When Jesus introduced the kingdom of heaven no one knew what he was talking about. But they assumed it would be something visible, especially something that would put Israel on the map. They could only think in terms of what was political. They had the same problem with their concept of Messiah; they only thought of a great charismatic, political and military leader who, like David of old, would overthrow Rome and restore Israel to its former greatness. In other words, they lived for the “good old days” and dreamed of seeing the back of all those Roman soldiers that had occupied their beloved land.
But Jesus’ language did not ring a bell with them. He spoke with “authority” in the Sermon on the Mount, yes (Matt.7:29). They hung on to his every word. But they did not “twig”, that is, they didn’t “get it”. The proof of this is when – after Jesus death and resurrection – they asked, “Lord, are you at this time going to restore the kingdom to Israel” (Acts 1:6). Despite Jesus’ having said that the kingdom of God does not come by “observation” but was “within” them (Luke 17:20-21), they could never think outside the political or physical box. Therefore when Jesus began the Sermon on the Mount with the words, “Blessed are the poor in spirit, for theirs is the kingdom of heaven” (Matt.5:3), this was a new language for them, a new way of thinking. They did not adjust to it quickly. Not until after Pentecost – when they were filled with the indirect and immediately Holy Spirit – did Jesus’ teaching begin to make sense.
The Sermon on the Mount, then, was an entirely new way of thinking for them. It elevated them to a level of having to understand for which they had not been prepared.

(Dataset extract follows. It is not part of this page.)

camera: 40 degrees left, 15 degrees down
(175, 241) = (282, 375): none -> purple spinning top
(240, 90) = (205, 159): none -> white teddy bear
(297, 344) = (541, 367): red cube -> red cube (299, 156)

Jesus’ teaching was therefore an essential part of redemption. He could have died on the cross as a man years before he did; but had he done so there would have been no understanding of his fulfilling the Law for us, much less a teaching that told us what the kingdom was truly predestined to be or how his followers would be saved and then be challenged to inherit that kingdom.

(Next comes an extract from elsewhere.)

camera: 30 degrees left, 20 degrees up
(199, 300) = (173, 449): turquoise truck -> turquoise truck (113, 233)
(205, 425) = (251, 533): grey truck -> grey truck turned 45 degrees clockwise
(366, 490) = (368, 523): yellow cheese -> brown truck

The question is, how many truly understand the Sermon on the Mount today? So many of us have our own theology that we take with us to Jesus’ teaching and never grasp what he was getting at. We have our own “box” out of which we cannot think. To get back to Jesus’ actual teaching is not easy for us to do when we have centuries of tradition that shape our thinking – not unlike the position in which the ancient Pharisees found themselves.
Let us ask the Holy Spirit to enable us to read and understand Jesus’ teaching in the Sermon on the Mount – without our prejudices and need to “prove” what we want to believe.